Anaclase
par bertrand bolognesi
 
Beethoven: Fidelio, München, 4. Juli 2011
 
Fidelio - opéra de Ludwig van Beethoven
 
Au peu de succès rencontré par l’unique opéra de Beethoven lors de la création de sa première version, la production rend malgré elle un criant hommage. Les temps ont changé, et les raisons qui prévalent à cette déconvenue ne sauraient être les mêmes ; si la bouderie de 1805 était liée aux circonstances, le ratage de 2010 (puisque cette production fut donnée pour la première fois le 21 décembre dernier) n’est dû qu’aux excès et contresens de Calixto Bieito. Ce metteur en scène, réputé pour volontiers bousculer les idées reçues, signait à Stuttgart un travail remarquable avec Jenůfa [lire notre chronique du 21 février 2007]. Mais à parler d’idées reçues, tout donne à penser qu’à l’heure actuelle l’inventif Catalan s’en tienne à une grille de lecture qu’il a systématisée, autrement dit à des tics, celui d’obligatoirement détourner le contexte d’une œuvre dans un univers personnel qui ne se renouvèle plus n’étant pas des moindres.

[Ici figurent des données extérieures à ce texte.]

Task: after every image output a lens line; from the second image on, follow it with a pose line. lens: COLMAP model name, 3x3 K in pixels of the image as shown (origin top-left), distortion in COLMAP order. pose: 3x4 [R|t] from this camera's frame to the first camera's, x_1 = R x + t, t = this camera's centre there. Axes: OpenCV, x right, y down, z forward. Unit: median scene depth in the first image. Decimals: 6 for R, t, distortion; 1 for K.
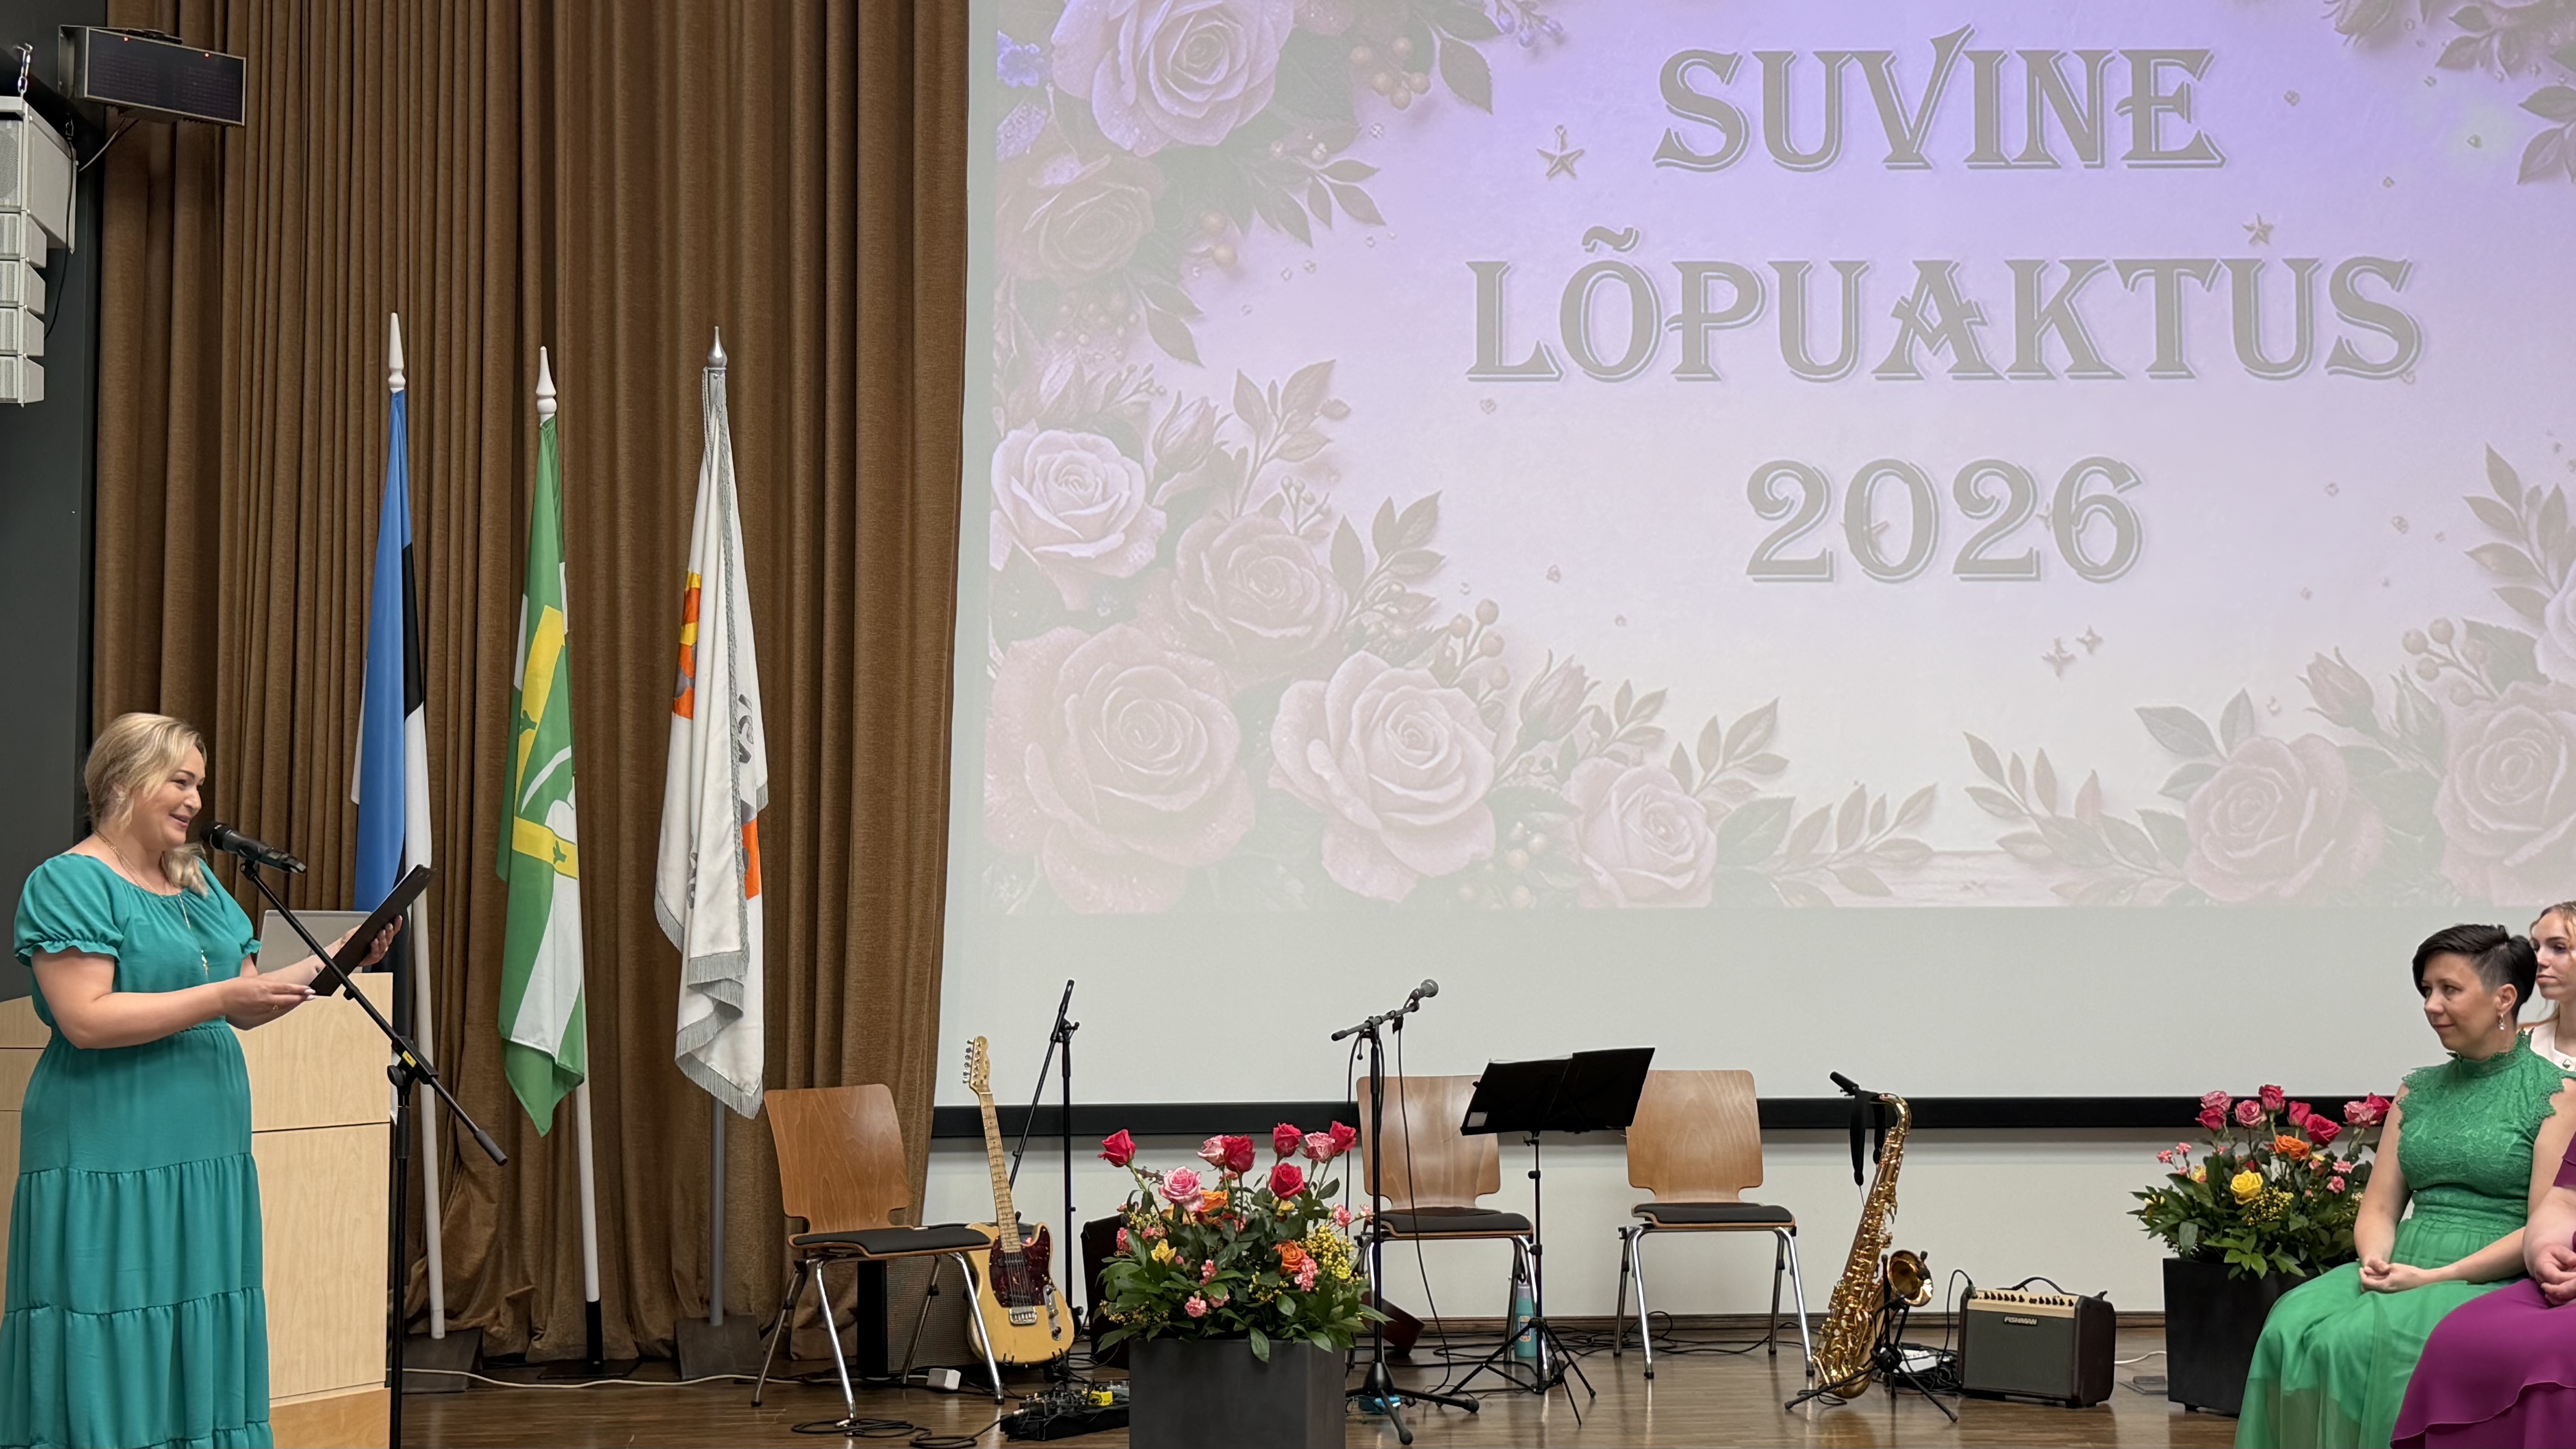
lens RADIAL K [[3061.1, 0, 1310.9], [0, 3061.1, 728.9], [0, 0, 1]] dist [0.147034, 0.000000]
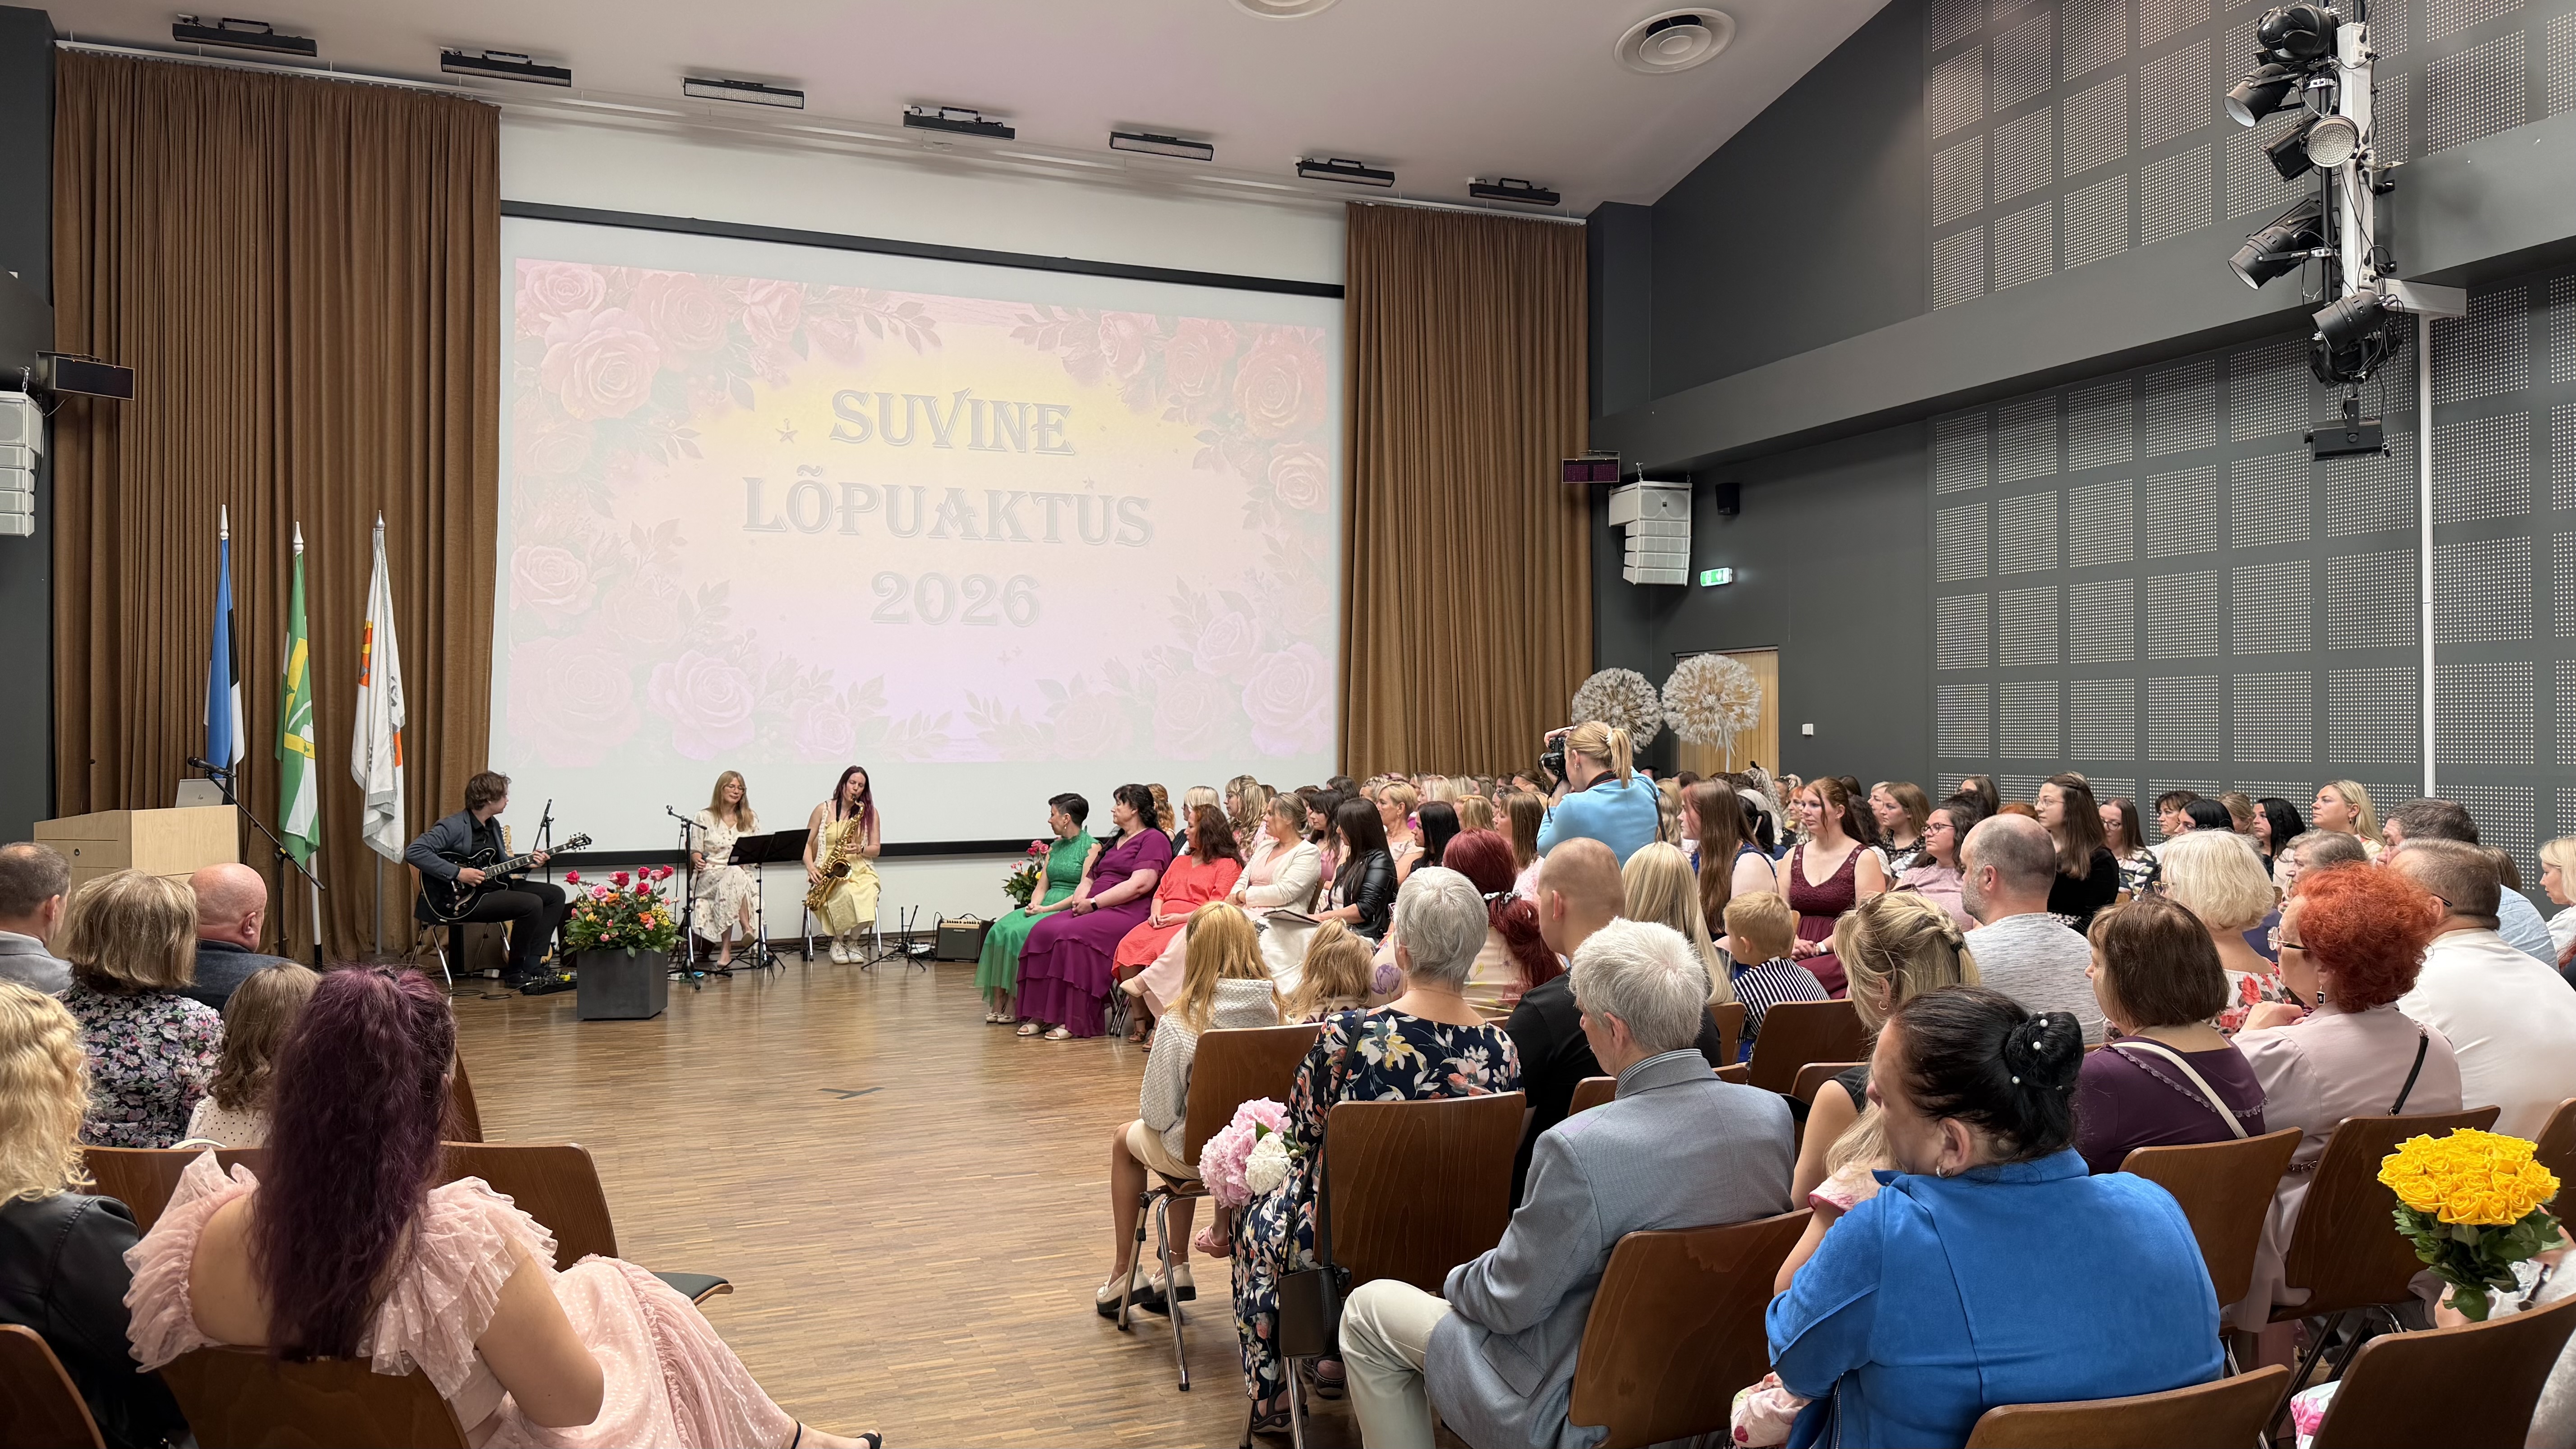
lens RADIAL K [[1814.9, 0, 1323.9], [0, 1814.9, 728.3], [0, 0, 1]] dist [0.039948, -0.065082]
pose [[0.947466, 0.005337, 0.319812, 0.028597], [-0.028147, 0.997373, 0.066743, -0.070482], [-0.318616, -0.072239, 0.945127, -0.414291]]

Ainsi, ce Fidelio arbore-t-il tous les articles du catalogue Bieito, articles poussiéreux, parfois même rouillés, d’un catalogue en faillite. La réalisation se fourvoie de bout en bout, jusqu’à mésuser de motifs redondants jadis imaginés à raison qui se retrouvent aujourd’hui décoratifs, pourrait-on dire, et vides de sens. Rien de grave, encore, si cette mise en scène se laisse oublier… mais voilà justement que ce n’est pas le cas, de sorte qu’elle dévore Fidelio dont se perçoivent mal le texte, l’intrigue, l’argument – le sens, une nouvelle fois. Seulement, l’œuvre est trop forte pour se laisser ainsi manger trop crue : de la lutte entre un interprète abusif et un opéra si important, le public souffre tant qu’il refuse. Il faut dire que le rôle de Florestan est tenu ce soir par Jonas Kaufmann, et comme l’on sait, Florestan intervient au second acte : il ne saurait donc être indifférent qu’un cinquième de la salle, dont nombreux sont ceux qui viennent aussi écouter le ténor en vedette, qui plus est l’enfant chéri du pays, décide de renoncer à ce plaisir et quitte les lieux à l’entracte.

L’on s’attachera donc plutôt aux autres aspects qui font une représentation d’opéra, aspects plutôt satisfaisants, fort heureusement. Les soirées de décembre étaient dirigées par Daniele Gatti, celles de juillet devaient l’être par Fabio Luisi, et c’est finalement Ádám Fischer qui conduit les musiciens du Bayerisches Staatsorchester. Sonne d’emblée une ouverture Leonore III de grande tenue, à la fois ferme et grave, qui impose un climat profond, lourd, à la respiration nerveuse. Outre d’avoir choisi de commencer par cette ouverture-là l’exécution de l’ultime version de 1814, décision fut prise de ne pas jouer Leonore II avant la scène conclusive de l’Acte II, comme c’est la tradition : à la place, le Quatuor LazArt donne le Molto adagio du Quatuor en la mineur Op.132 de Beethoven, éclaircissant d’une intimité saisissante (un effet « en creux », dira-t-on, très sensible) le drame privé juste avant le surgissement de la manne royale – ici Don Fernando assimilé au Jocker d’Heath Ledger (The Dark Knight, Christopher Nolan, 2009), d’une affligeante sottise.

À une fosse infaillible et inspirée se conjuguent un plateau vocal flatteur dont on ne regrettera que les vociférations monolithiques de Wolfgang Koch en Pizarro. Certes, le personnage est une brute, qui plus est dans cette production qui en scelle plus qu’aucune autre la caricature, mais ce n’est guère faire confiance au compositeur que d’en simplifier ainsi le chant. Il s’avère que le baryton possède la puissance qu’on lui demande, à en user jusqu’à plus soif, sans soin du style ni de l’intonation, souvent malmenée. On découvre la jeune Laura Tatulescu en Marzelline, une voix qui va se bonifiant au fil du spectacle, malgré un bas-médium un rien fragile. Le reste de la distribution fait notre bonheur, avec l’irréprochable Fernando de Steven Humes, l’attachant Rocco de Franz-Josef Selig, remarquablement musical, et, bien sûr, le couple principal, Florestan lumineux et corsé de Jonas Kaufmann et Leonore immensément nuancée d’Anja Kampe. Mention spéciale pour Jussi Myllys, excellentissime Jaquino, à la fois clair et largement impacté.